Dark energy is believed to be a component of the Universe whose repulsive gravity is presently accelerating the expansion of the Universe. Although it comprises the bulk of the mass-energy of the Universe, its nature is not well understood. Albert Einstein originally suggested its existence about 80 years ago.
What is a supernova, and why is it an important tool in gauging the universe’s behavior?
A supernova is the explosive death of a star, which unleashes a burst of light through the cosmos. These violent deaths occur once every 100 years in a typical spiral galaxy like our Milky Way. Some astronomers call some types of supernovas nature’s “60-watt light bulbs” because they burn at nearly the same brightness. By measuring their predictable light output, astronomers can estimate how far they are from Earth. Many of them are billions of years away. But supernovas blaze so brightly that they can be seen far across space. That’s why some astronomers also call them “cosmic mile markers”: their light provides important information about the universe’s behavior. Supernovas illuminate the dark corners of space, allowing astronomers to map the history of the universe’s expansion.
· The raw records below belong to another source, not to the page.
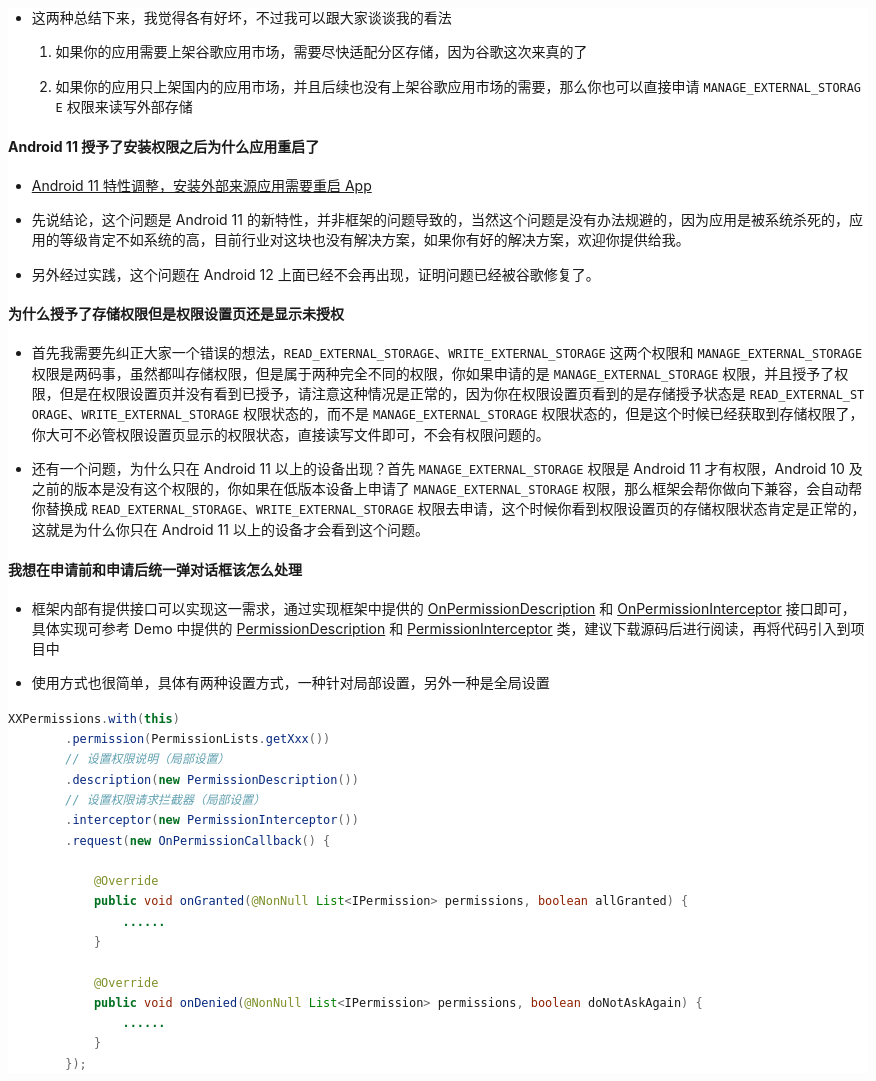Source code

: * 这两种总结下来，我觉得各有好坏，不过我可以跟大家谈谈我的看法

    1. 如果你的应用需要上架谷歌应用市场，需要尽快适配分区存储，因为谷歌这次来真的了

    2. 如果你的应用只上架国内的应用市场，并且后续也没有上架谷歌应用市场的需要，那么你也可以直接申请 `MANAGE_EXTERNAL_STORAGE` 权限来读写外部存储

#### Android 11 授予了安装权限之后为什么应用重启了

* [Android 11 特性调整，安装外部来源应用需要重启 App](https://cloud.tencent.com/developer/news/637591)

* 先说结论，这个问题是 Android 11 的新特性，并非框架的问题导致的，当然这个问题是没有办法规避的，因为应用是被系统杀死的，应用的等级肯定不如系统的高，目前行业对这块也没有解决方案，如果你有好的解决方案，欢迎你提供给我。

* 另外经过实践，这个问题在 Android 12 上面已经不会再出现，证明问题已经被谷歌修复了。

#### 为什么授予了存储权限但是权限设置页还是显示未授权

* 首先我需要先纠正大家一个错误的想法，`READ_EXTERNAL_STORAGE`、`WRITE_EXTERNAL_STORAGE` 这两个权限和 `MANAGE_EXTERNAL_STORAGE` 权限是两码事，虽然都叫存储权限，但是属于两种完全不同的权限，你如果申请的是 `MANAGE_EXTERNAL_STORAGE` 权限，并且授予了权限，但是在权限设置页并没有看到已授予，请注意这种情况是正常的，因为你在权限设置页看到的是存储授予状态是 `READ_EXTERNAL_STORAGE`、`WRITE_EXTERNAL_STORAGE` 权限状态的，而不是 `MANAGE_EXTERNAL_STORAGE` 权限状态的，但是这个时候已经获取到存储权限了，你大可不必管权限设置页显示的权限状态，直接读写文件即可，不会有权限问题的。

* 还有一个问题，为什么只在 Android 11 以上的设备出现？首先 `MANAGE_EXTERNAL_STORAGE` 权限是 Android 11 才有权限，Android 10 及之前的版本是没有这个权限的，你如果在低版本设备上申请了 `MANAGE_EXTERNAL_STORAGE` 权限，那么框架会帮你做向下兼容，会自动帮你替换成 `READ_EXTERNAL_STORAGE`、`WRITE_EXTERNAL_STORAGE` 权限去申请，这个时候你看到权限设置页的存储权限状态肯定是正常的，这就是为什么你只在 Android 11 以上的设备才会看到这个问题。

#### 我想在申请前和申请后统一弹对话框该怎么处理

* 框架内部有提供接口可以实现这一需求，通过实现框架中提供的 [OnPermissionDescription](library/src/main/java/com/hjq/permissions/OnPermissionDescription.java) 和 [OnPermissionInterceptor](library/src/main/java/com/hjq/permissions/OnPermissionInterceptor.java) 接口即可，具体实现可参考 Demo 中提供的 [PermissionDescription](app/src/main/java/com/hjq/permissions/demo/PermissionDescription.java)  和 [PermissionInterceptor](app/src/main/java/com/hjq/permissions/demo/PermissionInterceptor.java) 类，建议下载源码后进行阅读，再将代码引入到项目中

* 使用方式也很简单，具体有两种设置方式，一种针对局部设置，另外一种是全局设置

```java
XXPermissions.with(this)
        .permission(PermissionLists.getXxx())
        // 设置权限说明（局部设置）
        .description(new PermissionDescription())
        // 设置权限请求拦截器（局部设置）
        .interceptor(new PermissionInterceptor())
        .request(new OnPermissionCallback() {

            @Override
            public void onGranted(@NonNull List<IPermission> permissions, boolean allGranted) {
                ......
            }

            @Override
            public void onDenied(@NonNull List<IPermission> permissions, boolean doNotAskAgain) {
                ......
            }
        });
```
How was the discovery of dark energy made?
Two teams of scientists measured about 100 supernovae to gauge changes in the expansion rate. They expected to find the expansion rate to be slowing down, but were stunned to find it speeding up! A detailed description of how this was done for the High-z Team is HERE.
Watch the first video broadcast of this discovery, 02/27/98, PBS NewsHour with Jim Lehrer.
Why do we need to see even more distant supernovae?
Faraway supernovae provide additional, convincing evidence that the expansion of the cosmos is actually accelerating. In 1998 information from a passel of other distant supernovas hinted at an increasing expansion rate as inferred by their excessive faintness. Some astronomers, however, had proposed alternative theories to explain this evidence. More distant supernovae are used to test, and ultimately refute these alternatives (specifically that grey dust or evolution was dimming SNe in lieu of dark energy).